[QUOTE 4737375, member: 45"]CVs are no good. They only include the generics, and aren't relevant to a specific job.
Recruiting managers don't want to spend days interviewing for posts and wasting time inviting people in to find out that they're clearly unsuitable . They shortlist based on specific essential and desirable criteria, and an applicant can't demonstrate these criteria on a CV so there's a need for as specific application form.
Demonstrate on an application form that you meet the essential criteria and you're pretty much guaranteed an interview. Don't, and those who spent the time filling in the form properly will get the opportunity you missed.[/QUOTE]

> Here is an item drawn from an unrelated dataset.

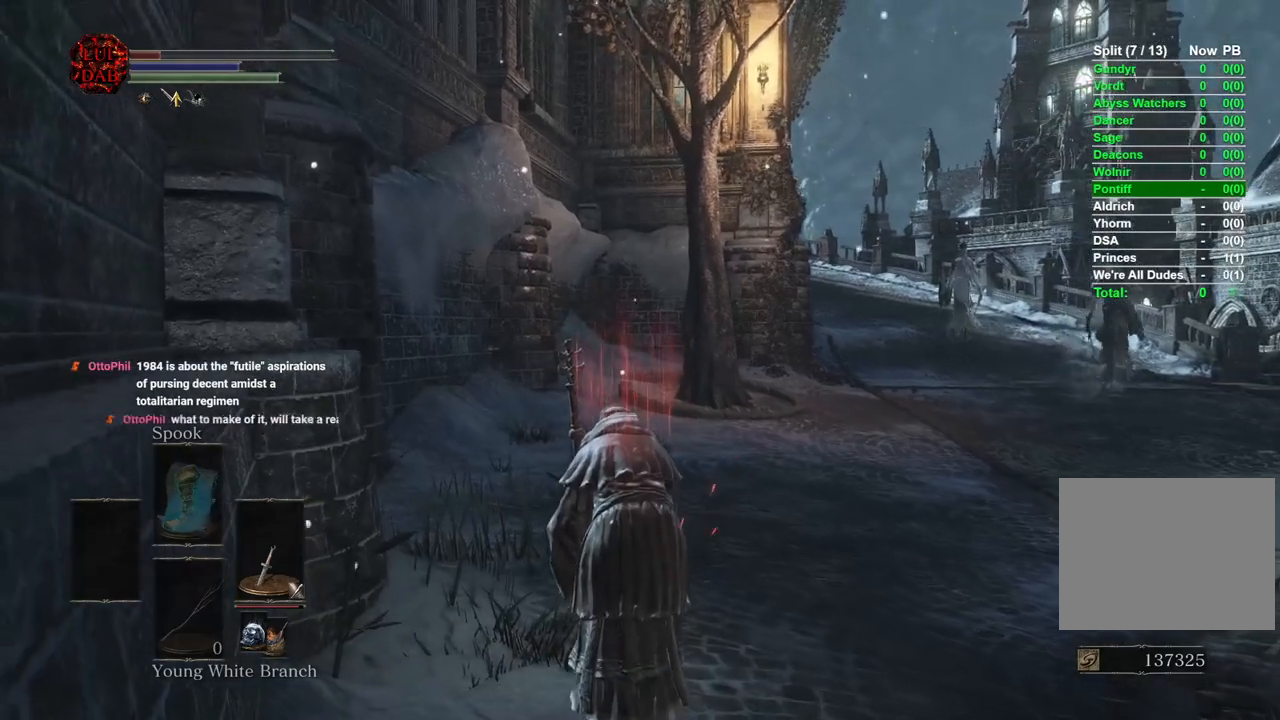
{"buttons": [], "left_stick": "up", "right_stick": "right", "events": [[483, "right_stick", "right"]]}
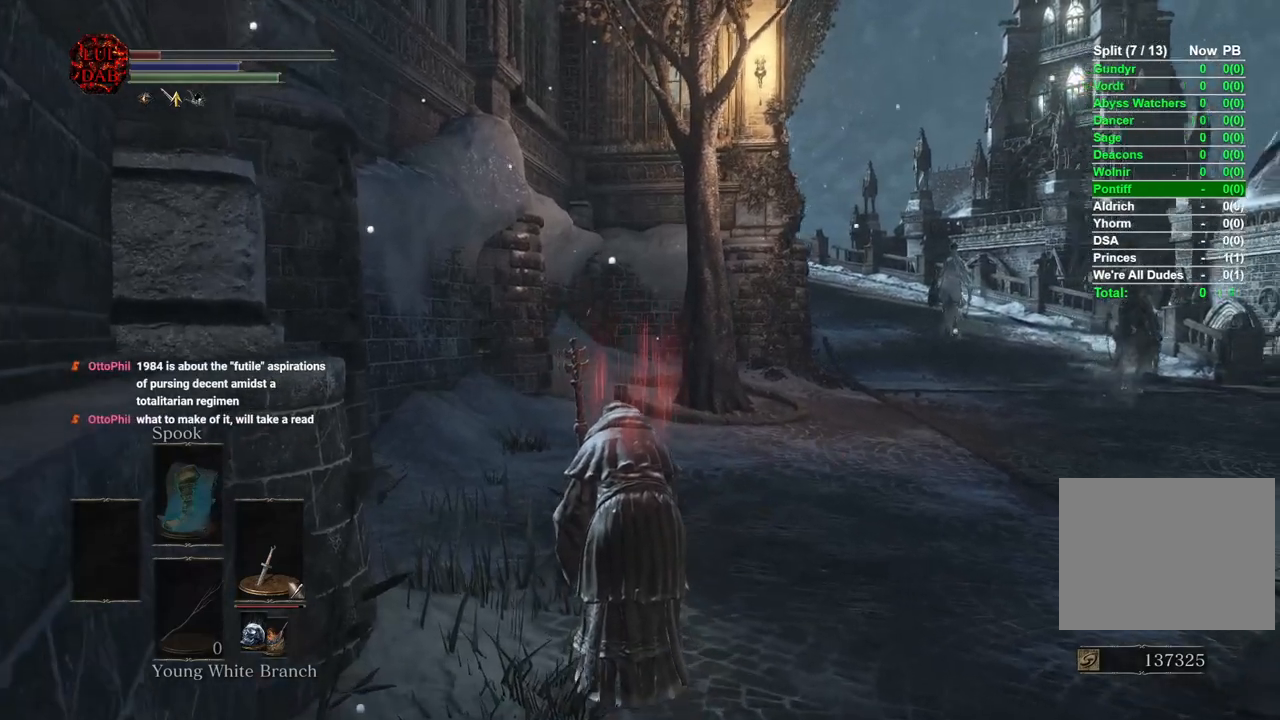
{"buttons": [], "left_stick": "up", "right_stick": "center", "events": [[150, "right_stick", "center"]]}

I do prefer a good application form, especially with the box "tell us why we should give you this job" but online the application forms tend to only ask for work history and qualifications, which is exactly the same as on the cv you upload. makes no sense to me.
I gave up on one because the "add employment" button didn't work so I couldn't tell them where I'd worked.
I think it depends. Part of the art is structuring your CV and covering letter to address the relevant key words in the job description and person spec. I think CVs have their place - but not for all posts.
I modify my CV for each job, and write a fresh covering letter each time, this is why it takes so long.
The jobs I've been called to interview for have pretty much all been paper applications so I'm obviously better at that than uploading stuff.